Alternanza scuola-lavoro (ASL)
L’alternanza scuola-lavoro costituisce un’opportunità formativa che, ponendosi a fianco del tradizionale percorso di studi, cerca di coniugare sapere teorico e sapere empirico attraverso una maggiore interazione tra scuola e lavoro. L’alternanza offre ai giovani della scuola una modalità di insegnamento e di apprendimento che potenzia la loro maturazione personale attraverso l’incontro-scambio con il mondo del lavoro e fa sì che, grazie al contesto lavorativo, il giovane acquisisca competenze che lo maturano sotto il profilo sia umano sia professionale.
Presupposto essenziale del progetto di ASL è l’equivalenza formativa tra esperienza educativa in aula e in ambiente di lavoro. L’equivalenza formativa richiede il coinvolgimento di tutto il consiglio di classe e di gran parte delle discipline e il momento valutativo delle competenze acquisite.
Fasi del processo di alternanza scuola-lavoro
1- analisi e costruzione del progetto di alternanza scuola-lavoro nell’ambito del Consiglio di Classe con la individuazione e l’apporto del tutor scolastico ed eventualmente di esperti esterni.
2- comunicazione del progetto ai genitori e allievi
3- preparazione teorica degli allievi in classe con riferimento agli obiettivi formativi dello stage, alle competenze mirate che si vogliono conseguire e affidamento di compiti specifici da parte di tutte le discipline coinvolte, che verranno poi valutati.
4- Individuazione delle aziende e assegnazione degli allievi
5- Svolgimento dello stage con valutazione e controllo in itinere
6- Redazione da parte dello studente di schede tecniche, relazioni e materiali prodotti durante l’esperienza di stage
7- Presentazione della propria esperienza in classe o durante delle manifestazioni ai genitori o tutor aziendali
8- Verifiche e valutazioni finali.
La valutazione prevede i seguenti criteri:
Valutazione della attività di ASL da parte del tutor aziendale con riferimento alle competenze acquisite dall’allievo.
Valutazione del Consiglio di Classe sulla base delle valutazioni del tutor esterno, del tutor scolastico, delle relazioni e di quanto prodotto dagli allievi rispetto al compito assegnato.
Autovalutazione degli studenti attraverso un questionario.
Ogni disciplina coinvolta valuta i risultati dell’esperienza, rispetto ai compiti assegnati e alle competenze acquisite e ne tiene conto nella formulazione della proposta di voto finale.
Il Consiglio di classe valuta l’esperienza complessiva e ne tiene conto nella formulazione del punteggio per la qualifica (classe terza) e per l’assegnazione del credito scolastico (classi quarta e quinta).
Destinatari – destinatari dell’esperienza di alternanza scuola-lavoro sono tutti gli alunni delle classi terze, quarte e quinte nell’ambito del progetto di attuazione delle 132 ore complessive previste dalla riforma della scuola superiore.
Anche gli alunni disabili partecipano alle attività di alternanza scuola-lavoro con progetti personalizzati che vengono elaborati nell’ambito del piano educativo individualizzato, anche sulla base di specifici progetti con la Provincia o con le USL di riferimento.

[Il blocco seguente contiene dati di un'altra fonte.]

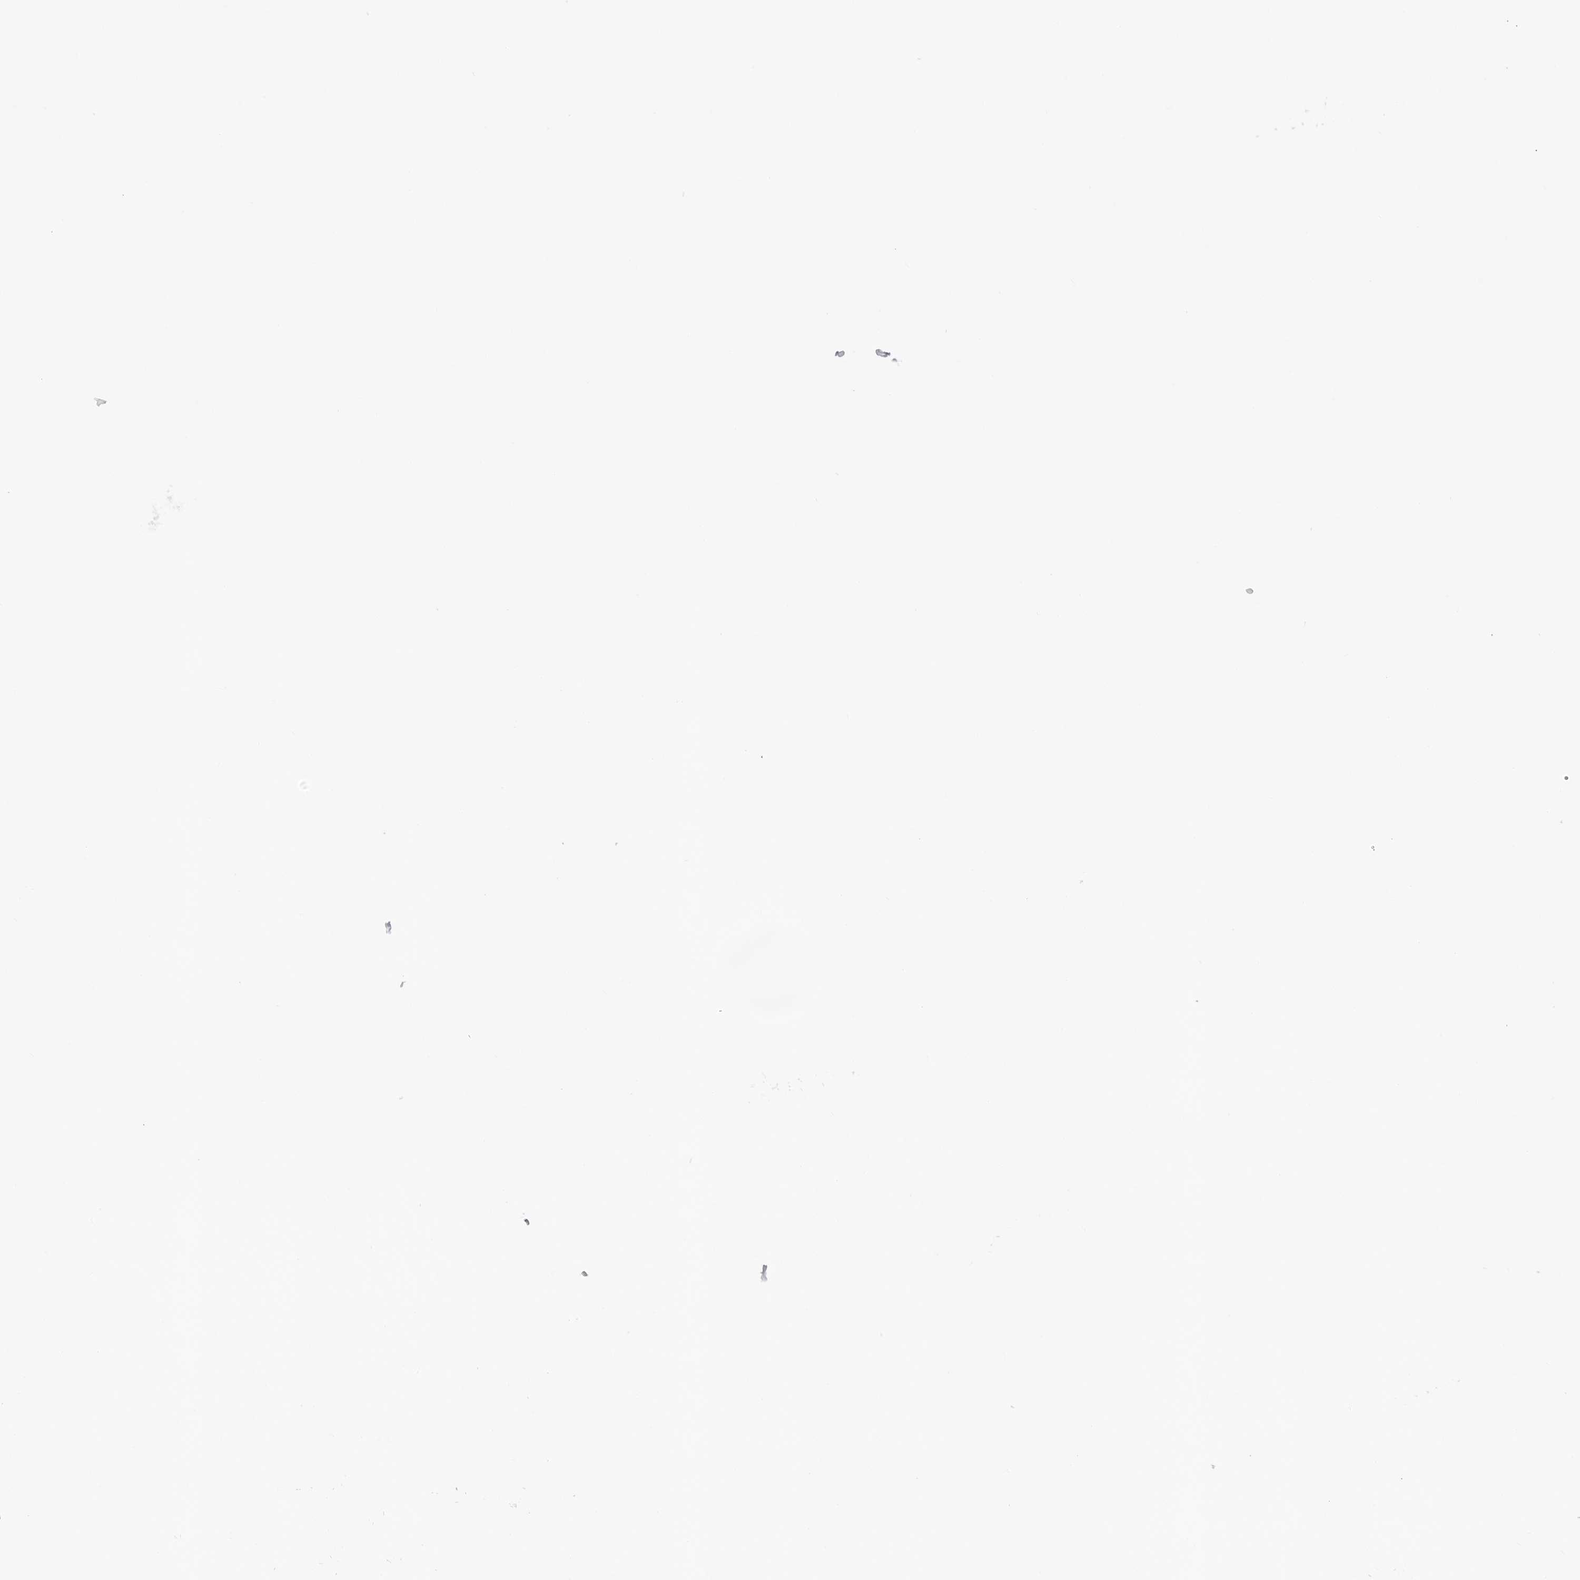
{"staining": {"intensity": "negative", "quantity": "none", "location": "none"}, "tissue": "thyroid gland", "cell_type": "Glandular cells", "image_type": "normal", "snomed": [{"axis": "morphology", "description": "Normal tissue, NOS"}, {"axis": "topography", "description": "Thyroid gland"}], "caption": "Immunohistochemistry (IHC) image of normal thyroid gland stained for a protein (brown), which shows no positivity in glandular cells. (Stains: DAB immunohistochemistry with hematoxylin counter stain, Microscopy: brightfield microscopy at high magnification).", "gene": "NES", "patient": {"sex": "female", "age": 44}}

L’attività di alternanza scuola-lavoro è obbligatoria, in quanto attività curricolare.
Svolgimento:
Classi terze: si prevedono complessivamente 180 ore di alternanza scuola-lavoro, con la seguente scansione:
ore 10 complessive di preparazione in classe e in orario scolastico
ore 160 di stage in azienda, in un unico periodo (da febbraio ad aprile)
ore 10 di verifica e valutazione prima delle prove strutturate.
Classi quarte/quinte – Per le classi quarte/quinte, le ore previste, pari a 132, vengono implementate con 68 da svolgersi durante l’anno scolastico e vengono svolte con la seguente modalità:
ore 20 complessive di preparazione in classe e in orario scolastico nel corso del quarto anno
ore 160 ore di stage in azienda nel periodo 1-30 giugno, di cui:
a) 40 in orario scolastico
b) 120 in orario extrascolastico;
ore 24 in classe quinta per allestimento e realizzazione di manifestazioni, di cui 12 in orario extrascolastico e 12 in orario scolastico
ore 20 di verifica e valutazione all’inizio della classe e in orario scolastico in quinta.